(Pictures with circuit source files)
--
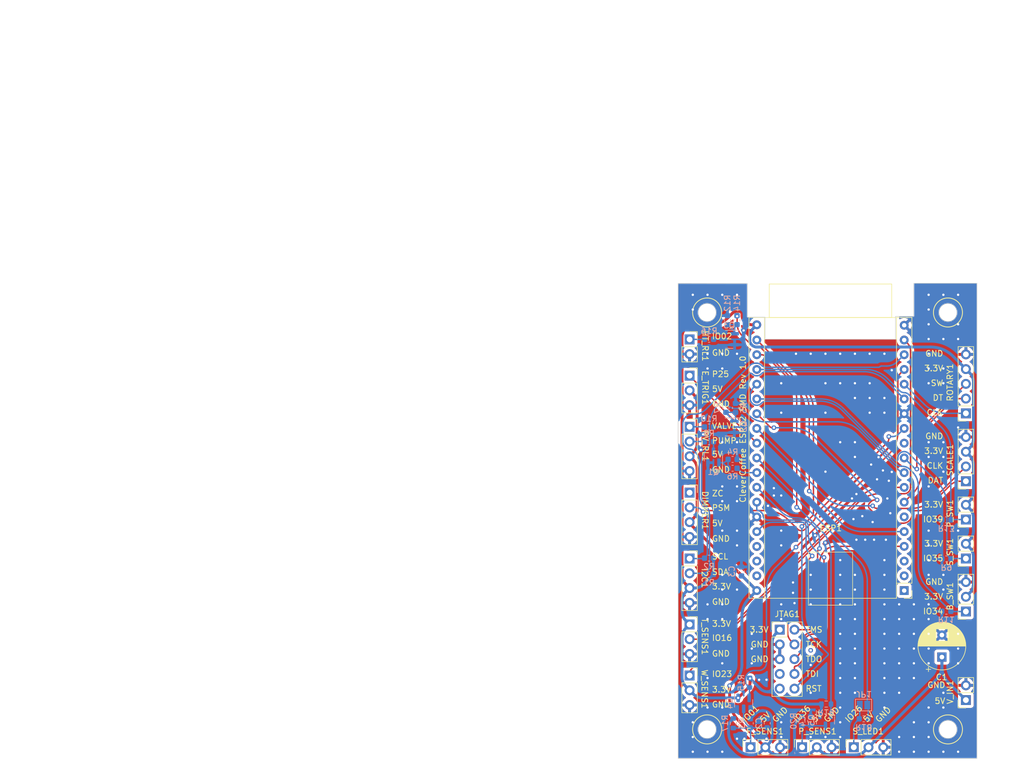
<source format=kicad_pcb>
(kicad_pcb (version 20221018) (generator pcbnew)

  (general
    (thickness 1.6)
  )

  (paper "A4")
  (layers
    (0 "F.Cu" signal)
    (31 "B.Cu" signal)
    (32 "B.Adhes" user "B.Adhesive")
    (33 "F.Adhes" user "F.Adhesive")
    (34 "B.Paste" user)
    (35 "F.Paste" user)
    (36 "B.SilkS" user "B.Silkscreen")
    (37 "F.SilkS" user "F.Silkscreen")
    (38 "B.Mask" user)
    (39 "F.Mask" user)
    (40 "Dwgs.User" user "User.Drawings")
    (41 "Cmts.User" user "User.Comments")
    (42 "Eco1.User" user "User.Eco1")
    (43 "Eco2.User" user "User.Eco2")
    (44 "Edge.Cuts" user)
    (45 "Margin" user)
    (46 "B.CrtYd" user "B.Courtyard")
    (47 "F.CrtYd" user "F.Courtyard")
    (48 "B.Fab" user)
    (49 "F.Fab" user)
    (50 "User.1" user)
    (51 "User.2" user)
    (52 "User.3" user)
    (53 "User.4" user)
    (54 "User.5" user)
    (55 "User.6" user)
    (56 "User.7" user)
    (57 "User.8" user)
    (58 "User.9" user "plugins.config")
  )

  (setup
    (stackup
      (layer "F.SilkS" (type "Top Silk Screen"))
      (layer "F.Paste" (type "Top Solder Paste"))
      (layer "F.Mask" (type "Top Solder Mask") (thickness 0.01))
      (layer "F.Cu" (type "copper") (thickness 0.035))
      (layer "dielectric 1" (type "core") (thickness 1.51) (material "FR4") (epsilon_r 4.5) (loss_tangent 0.02))
      (layer "B.Cu" (type "copper") (thickness 0.035))
      (layer "B.Mask" (type "Bottom Solder Mask") (thickness 0.01))
      (layer "B.Paste" (type "Bottom Solder Paste"))
      (layer "B.SilkS" (type "Bottom Silk Screen"))
      (copper_finish "None")
      (dielectric_constraints no)
    )
    (pad_to_mask_clearance 0)
    (pcbplotparams
      (layerselection 0x00010f0_ffffffff)
      (plot_on_all_layers_selection 0x0000000_00000000)
      (disableapertmacros false)
      (usegerberextensions false)
      (usegerberattributes true)
      (usegerberadvancedattributes true)
      (creategerberjobfile true)
      (dashed_line_dash_ratio 12.000000)
      (dashed_line_gap_ratio 3.000000)
      (svgprecision 6)
      (plotframeref false)
      (viasonmask false)
      (mode 1)
      (useauxorigin false)
      (hpglpennumber 1)
      (hpglpenspeed 20)
      (hpglpendiameter 15.000000)
      (dxfpolygonmode true)
      (dxfimperialunits true)
      (dxfusepcbnewfont true)
      (psnegative false)
      (psa4output false)
      (plotreference true)
      (plotvalue true)
      (plotinvisibletext false)
      (sketchpadsonfab false)
      (subtractmaskfromsilk false)
      (outputformat 1)
      (mirror false)
      (drillshape 0)
      (scaleselection 1)
      (outputdirectory "gerber/")
    )
  )

  (net 0 "")
  (net 1 "IO16")
  (net 2 "+3V3")
  (net 3 "GND")
  (net 4 "TDO")
  (net 5 "IO2")
  (net 6 "IO34")
  (net 7 "ZC")
  (net 8 "unconnected-(ESP1-IO6{slash}CLK-Pad1)")
  (net 9 "PSM")
  (net 10 "RT_DT")
  (net 11 "VALVE")
  (net 12 "SDA")
  (net 13 "RT_SW")
  (net 14 "RT_CLK")
  (net 15 "SCL")
  (net 16 "IO36")
  (net 17 "RST")
  (net 18 "IO1")
  (net 19 "IO39")
  (net 20 "IO35")
  (net 21 "IO25")
  (net 22 "IO26")
  (net 23 "SC_DAT")
  (net 24 "TMS")
  (net 25 "TDI")
  (net 26 "TCK")
  (net 27 "+5V")
  (net 28 "unconnected-(ESP1-IO7{slash}D0-Pad2)")
  (net 29 "unconnected-(ESP1-IO8{slash}D1-Pad3)")
  (net 30 "IO23")
  (net 31 "SC_CLK")
  (net 32 "PUMP")
  (net 33 "P_SENS")
  (net 34 "F_SENS")
  (net 35 "unconnected-(ESP1-IO0-Pad6)")
  (net 36 "unconnected-(ESP1-IO9{slash}D2-Pad35)")
  (net 37 "unconnected-(ESP1-IO10{slash}D3-Pad36)")
  (net 38 "unconnected-(ESP1-IO11{slash}CMD-Pad37)")
  (net 39 "Net-(JP1-A)")
  (net 40 "unconnected-(JTAG1-KEY-Pad7)")
  (net 41 "unconnected-(JTAG1-GNDDetect-Pad9)")
  (net 42 "Net-(HT_RL1-Pin_1)")
  (net 43 "Net-(PV_RL1-Pin_1)")
  (net 44 "Net-(PV_RL1-Pin_2)")
  (net 45 "Net-(Q1-G)")
  (net 46 "Net-(Q1-D)")
  (net 47 "Net-(Q2-G)")
  (net 48 "Net-(Q2-D)")
  (net 49 "Net-(Q3-G)")
  (net 50 "Net-(Q3-D)")

  (footprint "Connector_PinSocket_2.54mm:PinSocket_1x02_P2.54mm_Vertical" (layer "F.Cu") (at 118.83 58.184285))

  (footprint "Connector_PinSocket_2.54mm:PinSocket_1x02_P2.54mm_Vertical" (layer "F.Cu") (at 166.439524 89.23 180))

  (footprint "Connector_PinSocket_2.54mm:PinSocket_1x04_P2.54mm_Vertical" (layer "F.Cu") (at 118.83 73.242855))

  (footprint "Connector_PinSocket_2.54mm:PinSocket_1x03_P2.54mm_Vertical" (layer "F.Cu") (at 118.83 64.43857))

  (footprint "Connector_PinSocket_2.54mm:PinSocket_1x04_P2.54mm_Vertical" (layer "F.Cu") (at 166.439524 82.63 180))

  (footprint "Connector_PinSocket_2.54mm:PinSocket_1x03_P2.54mm_Vertical" (layer "F.Cu") (at 118.83 107.30571))

  (footprint "Connector_PinSocket_2.54mm:PinSocket_1x05_P2.54mm_Vertical" (layer "F.Cu") (at 166.439524 70.93 180))

  (footprint "Connector_PinSocket_2.54mm:PinSocket_1x03_P2.54mm_Vertical" (layer "F.Cu") (at 129.34 128.47 90))

  (footprint "Connector_PinSocket_2.54mm:PinSocket_1x02_P2.54mm_Vertical" (layer "F.Cu") (at 166.439524 95.95 180))

  (footprint "Connector_PinSocket_2.54mm:PinSocket_1x03_P2.54mm_Vertical" (layer "F.Cu") (at 118.83 116.11))

  (footprint "Connector_PinSocket_2.54mm:PinSocket_1x02_P2.54mm_Vertical" (layer "F.Cu") (at 166.439524 120.34 180))

  (footprint "Connector_PinSocket_2.54mm:PinSocket_1x03_P2.54mm_Vertical" (layer "F.Cu") (at 166.439524 105.08 180))

  (footprint "Connector_PinSocket_2.54mm:PinSocket_1x03_P2.54mm_Vertical" (layer "F.Cu") (at 147.12 128.47 90))

  (footprint "Module:NodeMCU DevKitC v4" (layer "F.Cu") (at 155.81 101.47 180))

  (footprint "Connector_PinSocket_2.54mm:PinSocket_1x03_P2.54mm_Vertical" (layer "F.Cu") (at 138.22 128.47 90))

  (footprint "Connector_PinSocket_2.54mm:PinSocket_1x04_P2.54mm_Vertical" (layer "F.Cu") (at 118.83 84.59714))

  (footprint "Capacitor_THT:CP_Radial_D8.0mm_P3.80mm" (layer "F.Cu") (at 162.306 112.927651 90))

  (footprint "Connector_PinHeader_2.54mm:PinHeader_2x05_P2.54mm_Vertical" (layer "F.Cu") (at 134.361 108.209))

  (footprint "Connector_PinSocket_2.54mm:PinSocket_1x04_P2.54mm_Vertical" (layer "F.Cu") (at 118.83 95.951425))

  (footprint "Capacitor_SMD:C_0603_1608Metric" (layer "B.Cu") (at 125.349 54.864 90))

  (footprint "Capacitor_SMD:C_0603_1608Metric" (layer "B.Cu") (at 127.762 98.171 90))

  (footprint "Capacitor_SMD:C_0603_1608Metric" (layer "B.Cu") (at 163.068 89.281))

  (footprint "Capacitor_SMD:C_0603_1608Metric" (layer "B.Cu") (at 122.187 58.166 180))

  (footprint "Capacitor_SMD:C_0603_1608Metric" (layer "B.Cu") (at 139.7 123.952 -90))

  (footprint "Capacitor_SMD:C_0603_1608Metric" (layer "B.Cu") (at 122.174 95.885))

  (footprint "Capacitor_SMD:C_0603_1608Metric" (layer "B.Cu") (at 148.831 123.571))

  (footprint "Capacitor_SMD:C_0603_1608Metric" (layer "B.Cu") (at 163.068 105.029))

  (footprint "Resistor_SMD:R_0603_1608Metric" (layer "B.Cu") (at 126.365 124.333 -90))

  (footprint "Capacitor_SMD:C_0603_1608Metric" (layer "B.Cu") (at 125.095 69.977 -90))

  (footprint "Capacitor_SMD:C_0603_1608Metric" (layer "B.Cu") (at 126.238 80.391 180))

  (footprint "Package_TO_SOT_SMD:SOT-23" (layer "B.Cu") (at 125.6515 58.166 180))

  (footprint "Capacitor_SMD:C_0603_1608Metric" (layer "B.Cu") (at 126.238 78.867))

  (footprint "Jumper:SolderJumper-2_P1.3mm_Open_Pad1.0x1.5mm" (layer "B.Cu") (at 148.8 121.194))

  (footprint "Capacitor_SMD:C_0603_1608Metric" (layer "B.Cu") (at 163.081 96.012))

  (footprint "Capacitor_SMD:C_0603_1608Metric" (layer "B.Cu") (at 122.174 73.279 180))

  (footprint "Capacitor_SMD:C_0603_1608Metric" (layer "B.Cu") (at 129.286 124.346 -90))

  (footprint "Package_TO_SOT_SMD:SOT-23" (layer "B.Cu") (at 142.24 123.825 -90))

  (footprint "Resistor_SMD:R_0603_1608Metric" (layer "B.Cu") (at 138.176 123.952 -90))

  (footprint "Resistor_SMD:R_0603_1608Metric" (layer "B.Cu") (at 142.367 121.031))

  (footprint "Capacitor_SMD:C_0603_1608Metric" (layer "B.Cu") (at 127 54.864 -90))

  (footprint "Resistor_SMD:R_0603_1608Metric" (layer "B.Cu") (at 129.159 117.348 -90))

  (footprint "Package_TO_SOT_SMD:SOT-23" (layer "B.Cu")
    (tstamp c3a5c295-aa6d-44fc-a8fa-8bcad316c294)
    (at 125.603 73.279 180)
    (descr "SOT, 3 Pin (https://www.jedec.org/system/files/docs/to-236h.pdf variant AB), generated with kicad-footprint-generator ipc_gullwing_generator.py")
    (tags "SOT TO_SOT_SMD")
    (property "JCSC" "")
    (property "LCSC" "C8545")
    (property "Sheetfile" "CleverCoffee_ESP32.kicad_sch")
    (property "Sheetname" "")
    (property "ki_description" "0.115A Id, 60V Vds, N-Channel MOSFET, SOT-23")
    (property "ki_keywords" "N-Channel Switching MOSFET")
    (path "/70ea7f43-f2df-4af0-9f2d-0154126a5209")
    (attr smd)
    (fp_text reference "Q2" (at -2.54 0.127 90 unlocked) (layer "B.SilkS")
        (effects (font (size 1 1) (thickness 0.15)) (justify mirror))
      (tstamp 9f7d9f86-6ec7-41b3-b531-d09a07d7fcd6)
    )
    (fp_text value "2N7002" (at 0 -2.4 unlocked) (layer "B.Fab")
        (effects (font (size 1 1) (thickness 0.15)) (justify mirror))
      (tstamp 021c3039-b7eb-45b7-af0a-15bd06066fa5)
    )
    (fp_text user "${REFERENCE}" (at 0 0 unlocked) (layer "B.Fab")
        (effects (font (size 1 1) (thickness 0.15)) (justify mirror))
      (tstamp dc84c6b0-432b-484f-a182-28f5b09f72b0)
    )
    (fp_line (start 0 -1.56) (end -0.65 -1.56)
      (stroke (width 0.12) (type solid)) (layer "B.SilkS") (tstamp 0a77a18e-fb57-4ed8-94a1-95191b5869ed))
    (fp_line (start 0 -1.56) (end 0.65 -1.56)
      (stroke (width 0.12) (type solid)) (layer "B.SilkS") (tstamp 9a1ed46d-0403-4c95-879b-9c09724f6318))
    (fp_line (start 0 1.56) (end -1.675 1.56)
      (stroke (width 0.12) (type solid)) (layer "B.SilkS") (tstamp cd6c848f-464d-4287-afe6-3c0872482419))
    (fp_line (start 0 1.56) (end 0.65 1.56)
      (stroke (width 0.12) (type solid)) (layer "B.SilkS") (tstamp cad24c72-d0a7-493b-a7bf-259897d6a09a))
    (fp_line (start -1.92 -1.7) (end 1.92 -1.7)
      (stroke (width 0.05) (type solid)) (layer "B.CrtYd") (tstamp 59b82786-deae-4087-a52d-b5a6b072b325))
    (fp_line (start -1.92 1.7) (end -1.92 -1.7)
      (stroke (width 0.05) (type solid)) (layer "B.CrtYd") (tstamp 
... [691059 chars truncated]
</source>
--
> **Your goal**
Whenever a line above contains "width", copy that line.

> **Task answer**
      (stroke (width 0.12) (type solid)) (layer "B.SilkS") (tstamp 0a77a18e-fb57-4ed8-94a1-95191b5869ed))
      (stroke (width 0.12) (type solid)) (layer "B.SilkS") (tstamp 9a1ed46d-0403-4c95-879b-9c09724f6318))
      (stroke (width 0.12) (type solid)) (layer "B.SilkS") (tstamp cd6c848f-464d-4287-afe6-3c0872482419))
      (stroke (width 0.12) (type solid)) (layer "B.SilkS") (tstamp cad24c72-d0a7-493b-a7bf-259897d6a09a))
      (stroke (width 0.05) (type solid)) (layer "B.CrtYd") (tstamp 59b82786-deae-4087-a52d-b5a6b072b325))
      (stroke (width 0.05) (type solid)) (layer "B.CrtYd") (tstamp 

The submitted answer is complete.